Cbso/Oramo Symphony Hall Birmingham

Enescu has still not made it into the mainstream. True, the Romanian- born composer and virtuoso (1881-1955) retains an honoured place as the inspired teacher of another child prodigy, Yehudi Menuhin. Yet mention Romanian music, and it is not so much Enescu's Rhapsodies as the folk- inspired dances of Bartok that leap to mind, almost as Greece tends to conjure up not so much Skalkottas as Theodorakis.

Birmingham has had a taste of Enescu before. But the massive Third Symphony, assailed this week by Sakari Oramo and the intrepid CBSO, is new fare. Oramo's passionate advocacy paid off handsomely: he served up a spine- shivering performance, which also heralded this week's handover of the enterprising CBSO management from Ed Smith to the BBC's former Proms co- ordinator, Stephen Maddock.

Enescu's Third Symphony is very much of its time: he embarked on it in 1916. The l7-minute first movement, with its shifts between dense and refined textures, has shades of gargantuan Mahler: a big canvas, in thrall to neo-romantic Strauss and Scriabin, a generous souffle of conscious or unconscious allusion - appetising, albeit not always convincing in its rather lavish gestures. Subtler detail - subliminal eddies of bass clarinet or solo violin and lugubrious surges of Mahlerian woodwind - fired the imagination more.

It was Enescu's vivid, snarling Scherzo that typefied Oramo and his team at their best. From a firefly-like opening, through its dervish-like build- up to its closing shivers of percussion - a final flourish of which Shostakovich would have been proud - it was a bewitching performance. Careful preparation had paid off: numerous strands and subtexts meet and entwine as the movement explodes. Almost as enthralling is the near-stasis and gradual emotional disengagement that characterises the Finale, a subtly orchestrated, impressionistic movement topped by a wordless chorus. From the mysterious, bell-led transition to the homing bottom C in double bass and bass drum, the sensation is purgatorial and valedictory, as if the soul, while reluctant to be snuffed out, were optimistically resigned to an ultimate, peaceful evanescence.

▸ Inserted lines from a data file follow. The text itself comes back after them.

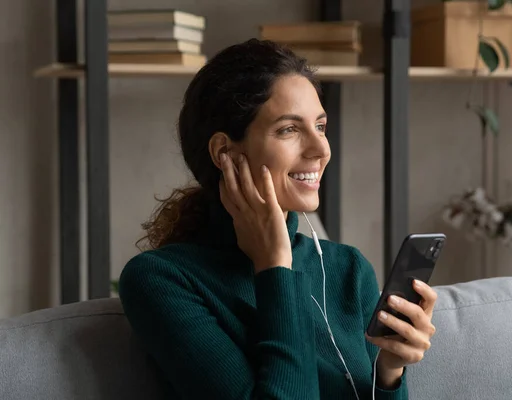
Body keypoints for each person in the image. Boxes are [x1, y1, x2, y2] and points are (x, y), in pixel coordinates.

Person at [118, 38, 438, 400]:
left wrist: (389, 371)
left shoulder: (348, 269)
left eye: (319, 126)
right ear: (225, 152)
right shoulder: (162, 280)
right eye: (289, 129)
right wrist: (274, 267)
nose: (321, 150)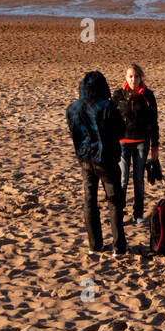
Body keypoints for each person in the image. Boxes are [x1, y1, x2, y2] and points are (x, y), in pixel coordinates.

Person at [66, 71, 127, 255]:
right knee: (114, 202)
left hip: (85, 159)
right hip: (106, 160)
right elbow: (120, 132)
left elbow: (73, 132)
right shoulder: (107, 106)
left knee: (89, 201)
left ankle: (95, 245)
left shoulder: (72, 108)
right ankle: (119, 247)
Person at [113, 64, 160, 225]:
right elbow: (111, 120)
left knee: (139, 179)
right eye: (130, 76)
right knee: (123, 178)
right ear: (126, 78)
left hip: (142, 142)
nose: (134, 79)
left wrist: (155, 146)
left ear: (141, 78)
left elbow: (154, 122)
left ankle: (138, 213)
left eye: (136, 76)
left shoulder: (148, 95)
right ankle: (118, 212)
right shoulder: (118, 95)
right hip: (122, 143)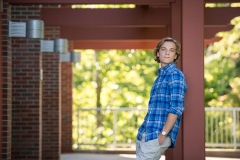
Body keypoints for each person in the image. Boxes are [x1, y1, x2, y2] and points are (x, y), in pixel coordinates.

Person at [136, 37, 188, 160]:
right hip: (145, 134)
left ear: (175, 55)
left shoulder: (175, 75)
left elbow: (176, 108)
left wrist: (163, 134)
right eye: (163, 49)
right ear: (158, 53)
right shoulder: (159, 78)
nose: (167, 52)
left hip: (157, 135)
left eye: (171, 50)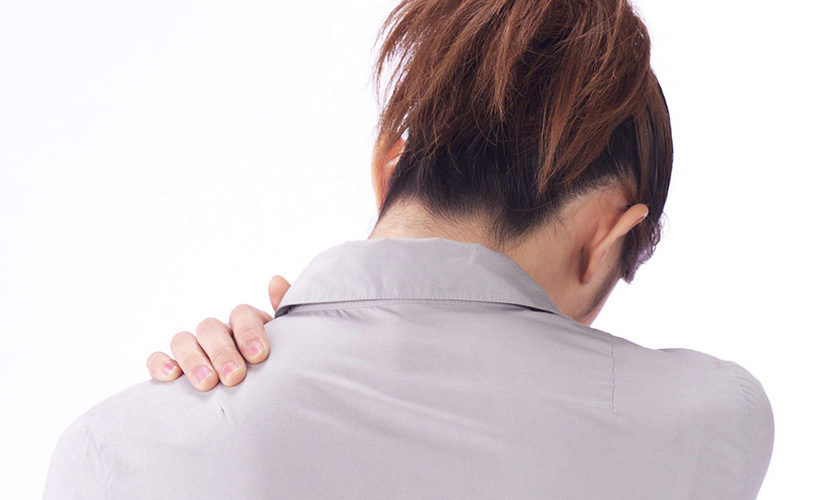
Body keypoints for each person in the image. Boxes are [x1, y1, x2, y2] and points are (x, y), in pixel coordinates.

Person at [44, 0, 774, 498]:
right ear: (605, 235)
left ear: (386, 170)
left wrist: (282, 362)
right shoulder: (714, 422)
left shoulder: (118, 449)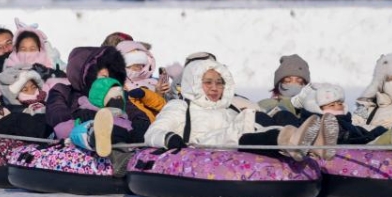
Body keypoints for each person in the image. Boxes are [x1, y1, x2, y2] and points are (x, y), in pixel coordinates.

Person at [144, 59, 337, 160]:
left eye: (219, 83)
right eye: (208, 82)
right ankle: (291, 140)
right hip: (203, 146)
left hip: (233, 141)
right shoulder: (180, 107)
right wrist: (169, 138)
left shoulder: (229, 108)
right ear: (193, 84)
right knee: (245, 128)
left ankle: (313, 143)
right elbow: (153, 132)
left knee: (267, 116)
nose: (214, 88)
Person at [45, 45, 151, 156]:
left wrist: (140, 121)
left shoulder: (113, 91)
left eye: (109, 76)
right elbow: (56, 114)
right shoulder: (64, 91)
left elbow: (132, 109)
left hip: (119, 133)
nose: (106, 80)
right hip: (78, 137)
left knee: (125, 133)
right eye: (102, 76)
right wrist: (79, 115)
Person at [291, 83, 389, 145]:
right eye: (332, 105)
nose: (338, 106)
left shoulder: (346, 123)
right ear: (317, 109)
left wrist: (380, 132)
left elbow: (362, 131)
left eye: (340, 103)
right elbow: (344, 141)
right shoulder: (320, 125)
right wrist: (368, 138)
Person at [116, 40, 169, 122]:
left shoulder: (152, 81)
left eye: (142, 63)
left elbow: (159, 106)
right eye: (135, 64)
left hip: (155, 121)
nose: (140, 66)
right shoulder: (119, 83)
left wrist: (159, 92)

What sounded like an irately ciphering hearing aid failed to impinge on the delicate moments of Beethoven's Leonora No 3 Overture: cavorting solo flute, some superb pianissimo violins and the exquisite single woodwind unison interspersing the offstage trumpet calls. The string tutti confirmed what a magnificent machine the CBSO remains, just as the precise final syncopations revealed Symphony Hall's startling acoustic at its finest.

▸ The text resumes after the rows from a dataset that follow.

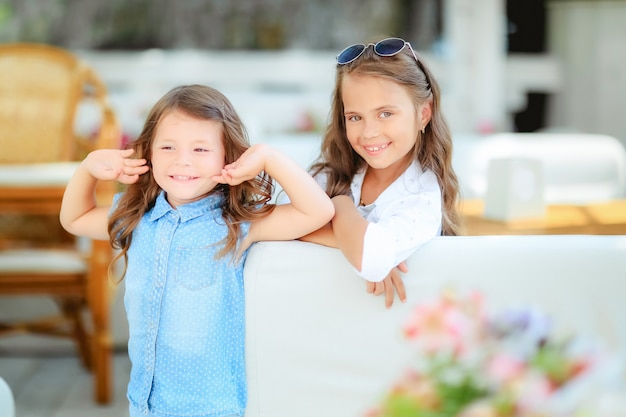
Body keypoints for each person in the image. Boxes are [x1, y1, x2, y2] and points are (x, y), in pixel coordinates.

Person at [59, 84, 334, 417]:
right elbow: (74, 219)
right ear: (148, 152)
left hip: (212, 407)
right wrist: (87, 168)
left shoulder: (236, 224)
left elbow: (317, 211)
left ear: (227, 158)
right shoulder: (137, 218)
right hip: (145, 402)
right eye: (168, 147)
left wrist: (269, 158)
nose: (182, 160)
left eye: (201, 149)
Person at [301, 37, 463, 308]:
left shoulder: (420, 197)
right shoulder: (333, 174)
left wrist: (337, 208)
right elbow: (266, 221)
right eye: (355, 117)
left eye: (385, 113)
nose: (369, 132)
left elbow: (371, 260)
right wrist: (350, 240)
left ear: (424, 113)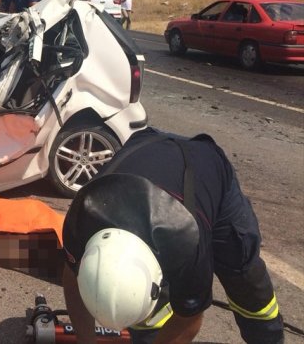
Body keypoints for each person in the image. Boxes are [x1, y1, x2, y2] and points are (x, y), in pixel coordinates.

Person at [61, 127, 283, 344]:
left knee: (245, 280)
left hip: (204, 164)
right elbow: (72, 277)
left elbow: (189, 319)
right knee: (150, 319)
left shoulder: (188, 243)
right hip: (147, 147)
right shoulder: (82, 218)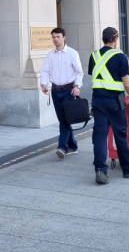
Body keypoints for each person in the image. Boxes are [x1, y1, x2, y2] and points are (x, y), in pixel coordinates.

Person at [89, 27, 129, 185]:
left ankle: (100, 171)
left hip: (98, 102)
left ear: (103, 39)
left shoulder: (94, 56)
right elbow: (127, 84)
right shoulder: (120, 57)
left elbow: (96, 77)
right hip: (115, 103)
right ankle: (128, 168)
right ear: (116, 39)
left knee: (99, 136)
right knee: (120, 135)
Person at [40, 27, 84, 159]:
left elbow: (79, 72)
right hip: (55, 90)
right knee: (63, 119)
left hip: (69, 90)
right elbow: (45, 71)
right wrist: (44, 83)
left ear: (64, 38)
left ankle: (62, 147)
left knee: (65, 119)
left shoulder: (72, 53)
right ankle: (73, 145)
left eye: (58, 37)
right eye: (54, 37)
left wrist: (77, 86)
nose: (56, 39)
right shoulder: (51, 55)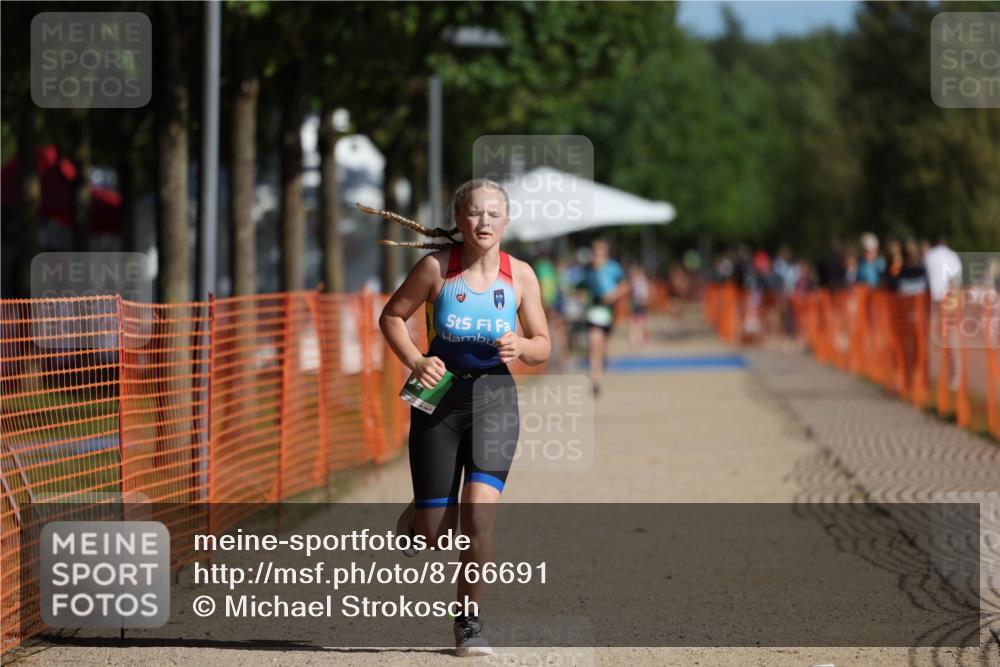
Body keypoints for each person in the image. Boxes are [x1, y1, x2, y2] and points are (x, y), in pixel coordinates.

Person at [375, 179, 550, 656]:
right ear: (459, 219)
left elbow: (543, 344)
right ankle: (417, 517)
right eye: (475, 213)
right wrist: (415, 360)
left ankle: (468, 623)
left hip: (495, 399)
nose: (484, 222)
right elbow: (392, 316)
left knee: (479, 514)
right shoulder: (435, 269)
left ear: (506, 221)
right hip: (439, 400)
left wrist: (524, 346)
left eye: (494, 214)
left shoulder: (521, 276)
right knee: (435, 534)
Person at [579, 238, 626, 396]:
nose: (598, 257)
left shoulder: (614, 269)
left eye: (602, 254)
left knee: (603, 348)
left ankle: (600, 368)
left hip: (609, 314)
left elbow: (625, 286)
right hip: (593, 314)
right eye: (596, 254)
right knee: (595, 344)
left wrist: (614, 295)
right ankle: (595, 380)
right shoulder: (588, 272)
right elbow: (579, 289)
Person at [924, 235, 963, 391]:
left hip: (934, 299)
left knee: (932, 338)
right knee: (951, 337)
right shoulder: (953, 256)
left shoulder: (929, 256)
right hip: (949, 298)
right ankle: (955, 376)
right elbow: (956, 281)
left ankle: (935, 376)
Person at [628, 263, 651, 347]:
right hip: (635, 304)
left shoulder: (642, 282)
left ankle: (641, 338)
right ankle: (634, 338)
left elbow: (644, 295)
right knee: (633, 321)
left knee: (641, 322)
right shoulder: (633, 282)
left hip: (641, 304)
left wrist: (643, 301)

The acoustics seemed more suspect in Mozart's Piano Concerto in E flat (K482). The orchestral Legato felt almost cosily bland. A couple of brass glitches obtruded. Rather, it was the strings' muted launch into the Andante; two moments in Alfred Brendel's solo line - a wonderfully brittle sound, like a musical clock - in the first movement's cadenza; and the magician's skill with which he encapsulated the mood - part-comic, part-conspiratorially confidential - near the close of Mozart's Cosi-like Rondo that held the receptive Birmingham audience mesmerised.